Un clásico

El nacionalismo lingüístico muestra un éxito envidiable: ha hecho que ciudadanos de un país donde el analfabetismo ha sido moneda corriente durante siglos estén dispuestos en el plazo de unos pocos años a dominar varios idiomas minoritarios que nunca se han hablado en sus familias y con los que podrán recorrer poco mundo.

Frecuentemente oímos expresar preocupación por el demencial acopio de falsos saberes y supersticiones revestidas de autoridad seudocientífica que prosperan sin cesar en nuestra sociedad, pese a que la información nunca ha sido tan abundante y fácil de encontrar. En Las pseudociencias, ¡vaya timo! (editorial Laetoli) de Mario Bunge se da un repaso a muchas de ellas, pero da la impresión de que cada día aparecen otras nuevas. Es una paradoja que nunca deja de darse en la modernidad, desde el Renacimiento: cuanto más avanza la ciencia más prolifera la seudociencia, como un remedo falsario o como el mono del Zaratustra nietzscheano parodiaba las elucubraciones del maestro.

La astrología, la homeopatía o el tarot multiplican patéticamente sus adeptos, pero al menos gozan de mala reputación en los círculos ilustrados. En cambio, ciertas supersticiones ideológicas se han ido volviendo inatacables en el campo de la política, hasta el punto de que incluso quienes menos las comparten se ven obligados a asumirlas a medias, so pena de ser declarados indeseables en nuestro peculiar sistema democrático. Una de las más acendradas es la que atañe a las lenguas: reivindicar la vigencia común del castellano, negar que su hegemonía se deba a una imposición arbitraria sino a múltiples razones de utilidad social y económica, cuestionar la obligatoriedad del bilingüismo o de la inmersión lingüística en algunas comunidades, etcétera ha llegado a ser casi un delito político o moral. Y sin embargo hay tantos argumentos racionales a favor de esta postura como para rechazar la quiromancia.

A defenderla y documentarla con elocuente erudición dedicó su vida («breve y valerosa», como dijo Borges de la de Stevenson) el filólogo Juan Ramón Lodares, discípulo dilecto de Gregorio Salvador. En el año 2000 publicó El paraíso políglota y dos años después Lengua y patria (ambas en editorial Taurus). En 2005 pereció por culpa de un camión desbocado en la carretera de El Escorial, camino del Guadarrama. Apenas tenía 46 años. Su temprana muerte no solo nos privó de los frutos venideros de su talento estudioso y cáustico, sino que dejó huérfanas sus obras publicadas que no deberían languidecer sino revivir.

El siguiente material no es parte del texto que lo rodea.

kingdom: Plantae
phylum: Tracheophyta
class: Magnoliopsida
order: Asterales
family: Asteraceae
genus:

Efectivamente, pocas hay de mayor actualidad para sacudirnos la modorra conformista en torno al tema lingüístico que se ha generado lamentablemente en España. Lodares explica muy bien los motivos históricos por los que el castellano o español llegó a ser la lengua hegemónica de nuestro país, que poco tienen que ver con imposiciones dictatoriales. Y analiza el peso de un nacionalcatolicismo anterior al franquismo en el acuñamiento de una Babel de pueblos unánimes y separados, centrados en la lengua, por encima y contra la sociedad estatal pluralista. El déficit educativo español (todavía en 1985 el número de analfabetos o carentes de cualquier tipo de instrucción llegaba al 25% de la población mayor de 10 años) es otro ingrediente fundamental de este cóctel de malentendidos. El principal de los cuales es considerar la lengua común una reivindicación de la derecha ultramontana, cuando durante finales del siglo XIX y primera mitad del XX lo fue de la izquierda más combativa cuya primera y consecuente preocupación era unir las fuerzas progresistas, no disgregarlas en etnias enfrentadas.

La disección que hace Lodares de las diversas peripecias regionales de la cuestión pueden servir para despejar mitos espúreos, al menos entre quienes no tengan interés político en fomentarlos. Y expresa un asombro que bastantes compartimos: «Sigo sin explicarme qué encanto y buena prensa tiene entre las masas la propaganda de un nacionalismo lingüístico que, aun brotando de dudosas fuentes, muestra un éxito cierto y envidiable: ha hecho que ciudadanos de un país donde el analfabetismo y la falta de instrucción en la lengua común han sido moneda corriente durante siglos (sin que tal circunstancia nos importase gran cosa) estén dispuestos en el plazo de unos pocos años a dominar varios idiomas minoritarios que nunca se han hablado en sus familias y con los que podrán recorrer unos pocos kilómetros de mundo».